Brasileiro vendeu as portas de casa para ir a show de Anitta: 'Não é custo, é investimento

Diego Máximo brinca que é ele quem paga todos os preenchimentos de botox de Anitta. O brasileiro da cidade de Cascavel, no Paraná, já foi a 37 shows da cantora e se autointitula o fã número um da carioca. Mais recentemente, ele encontrou uma solução inusitada para conseguir pagar uma dívida gerada pela compra de um ingresso: vendeu todas as portas de casa.

— Esqueci de parcelar a compra do ingresso e precisei dessa solução para quitar o que eu estava devendo. Meu apartamento continua sem portas em todos os cômodos — explica ele, aos risos, admitindo que acumulou dívidas para assistir ao show da Anitta no Rock in Rio Lisboa, neste domingo (26). — Sempre dou um jeito de pagar. Vim a Portugal só para ver esse show. Comprei o ingresso em 2020! Na primeira vez que vi Anitta, larguei meu pai internado no hospital. Para mim, isso não é custo. É investimento. Saio daqui com uma energia vibrante. É algo fantástico!

Anitta é a artista que mais atrai espectadores ao Rock in Rio Lisboa no mesmo dia em que o Post Malone encerra a versão portuguesa do festival como principal atração da noite. No país lusitano, a funkeira é um fenômeno popular. As músicas estão entre as mais tocadas nas rádios, e o estilo da cantora e de suas bailarinas passou a ser reproduzido nas ruas entre os jovens, com maquiagens coloridas, shorts curtos e tops com tecido rasgado.

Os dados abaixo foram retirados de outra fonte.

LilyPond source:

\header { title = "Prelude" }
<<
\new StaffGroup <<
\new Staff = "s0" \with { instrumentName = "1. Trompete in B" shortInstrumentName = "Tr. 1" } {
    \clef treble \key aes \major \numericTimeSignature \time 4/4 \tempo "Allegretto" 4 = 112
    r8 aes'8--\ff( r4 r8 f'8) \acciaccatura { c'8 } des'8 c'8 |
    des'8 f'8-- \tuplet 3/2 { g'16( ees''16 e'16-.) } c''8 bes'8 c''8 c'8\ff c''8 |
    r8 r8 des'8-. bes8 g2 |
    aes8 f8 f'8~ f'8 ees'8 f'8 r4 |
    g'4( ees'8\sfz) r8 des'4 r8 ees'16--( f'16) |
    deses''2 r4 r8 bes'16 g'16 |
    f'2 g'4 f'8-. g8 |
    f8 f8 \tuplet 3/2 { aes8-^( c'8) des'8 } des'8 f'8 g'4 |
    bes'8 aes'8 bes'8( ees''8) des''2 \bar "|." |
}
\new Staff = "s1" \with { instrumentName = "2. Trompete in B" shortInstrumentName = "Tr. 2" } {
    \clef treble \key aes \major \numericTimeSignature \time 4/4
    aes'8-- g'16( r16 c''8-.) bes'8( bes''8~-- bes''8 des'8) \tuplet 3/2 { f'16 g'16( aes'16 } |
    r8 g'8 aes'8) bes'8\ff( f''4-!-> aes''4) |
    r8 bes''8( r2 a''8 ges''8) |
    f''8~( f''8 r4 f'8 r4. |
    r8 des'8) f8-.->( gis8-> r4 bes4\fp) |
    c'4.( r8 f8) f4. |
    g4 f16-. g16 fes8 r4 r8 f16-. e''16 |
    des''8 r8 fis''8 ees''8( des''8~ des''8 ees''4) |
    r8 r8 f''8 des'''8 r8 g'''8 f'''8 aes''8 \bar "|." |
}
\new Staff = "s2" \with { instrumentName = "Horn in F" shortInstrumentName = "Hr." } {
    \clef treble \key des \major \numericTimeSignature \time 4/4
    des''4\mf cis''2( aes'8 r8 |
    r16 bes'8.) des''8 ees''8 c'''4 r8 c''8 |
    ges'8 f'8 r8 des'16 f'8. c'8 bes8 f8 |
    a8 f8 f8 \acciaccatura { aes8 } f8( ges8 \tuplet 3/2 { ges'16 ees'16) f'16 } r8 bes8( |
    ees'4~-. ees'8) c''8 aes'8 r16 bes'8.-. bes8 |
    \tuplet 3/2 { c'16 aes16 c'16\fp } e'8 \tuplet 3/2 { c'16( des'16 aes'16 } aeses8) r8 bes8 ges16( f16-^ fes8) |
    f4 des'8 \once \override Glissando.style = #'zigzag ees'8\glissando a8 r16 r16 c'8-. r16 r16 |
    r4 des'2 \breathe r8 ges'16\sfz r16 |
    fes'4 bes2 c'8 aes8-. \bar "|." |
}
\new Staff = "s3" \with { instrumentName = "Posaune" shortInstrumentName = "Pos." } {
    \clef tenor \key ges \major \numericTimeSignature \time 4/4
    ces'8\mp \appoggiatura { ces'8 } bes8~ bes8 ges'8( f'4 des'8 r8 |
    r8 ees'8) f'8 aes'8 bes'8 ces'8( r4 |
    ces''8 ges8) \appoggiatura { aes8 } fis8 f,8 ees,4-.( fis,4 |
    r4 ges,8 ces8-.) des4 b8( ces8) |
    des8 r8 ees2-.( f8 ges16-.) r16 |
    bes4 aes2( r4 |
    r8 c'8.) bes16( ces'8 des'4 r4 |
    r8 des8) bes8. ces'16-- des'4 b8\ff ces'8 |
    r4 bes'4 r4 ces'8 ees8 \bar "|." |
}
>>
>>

— Anitta hoje é a base do que consumimos culturalmente por aqui — conta Barbara Ponto, de 15 anos, da cidade de Braga, e que foi ao festival ao lado da irmã Maria João, de 24. — Conhecemos Anitta desde o "Show das poderosas". Ela fala a nossa língua, em todos os sentidos.

Tania Santos, de 30 anos, percorreu cem quilômetros, de Torres Novas a Lisboa, para ver a funkeira de pertinho pela primeira vez. Ela cobriu parte do rosto com purpurina em homenagem a Anitta.

— A gente se inspira no visual dela, claro — afirma a portuguesa. — Há um boom de Anitta em Portugal. Viemos ao Rock in Rio Lisboa só para vê-la. A gente gosta da fome dela de dançar, cantar e curtir a vida de um jeito livre, sabe?

A moçambicana Natália Monteiro, de 24, reforça o discurso:

— Anitta parece fazer o que ela quer sem se importar com o que os outros vão pensar. É mais ou menos isso o que eu também quero pra mim — exalta a fã, com look inspirado na ídolo.

O brasileiro Rafael Camargo, de 22, diz que é um "Anitter sem vergonha". Ele chegou cedo ao evento para conseguir um lugar próximo à grade e ver a funkeira de pertinho. Aliás, todas as pessoas à beira do palco são fãs de Anitta. Não à toa, a organização do evento coloca músicas da cantora entre os demais shows para fazer uma espécie de "esquenta" até que a funkeira suba ao palco, às 21h do horário local (às 17h do horário de Brasília — a apresentação será transmitida ao vivo no Tik Tok).

— Ela levou o nosso país para o exterior. E fez o funk ser respeitado! — diz Camargo, brasileiro que vive em Portugal há quatro anos — Nem vi se meus amigos iam comprar ingresso e já saí comprando. Comprei em 2019, antes da pandemia.

Gustavo Peruzzo, de 25 anos, criou uma fantasia em homenagem à cantora, com referência ao álbum Girl from Rio", lançado em 2021. O capixaba de Vitória celebra o fato de se a cantora ter levado um astral brasileiro ao evento:

— Anitta é a brasileira que mais quebra barreiras hoje. E foi assim que ela se tornou a primeira a chegar onde ninguém conseguiu chegar.

Marco Dias, de 20 anos, fez uma camisa em homenagem à cantora, celebrando o fato de o hit "Envolver" ter chegado ao primeiro lugar do Top 50 Global no Spotify, neste ano.

— Ouvir Anitta me desperta o meu lado mais gay — brinca ele. — É alguém que valoriza a liberdade.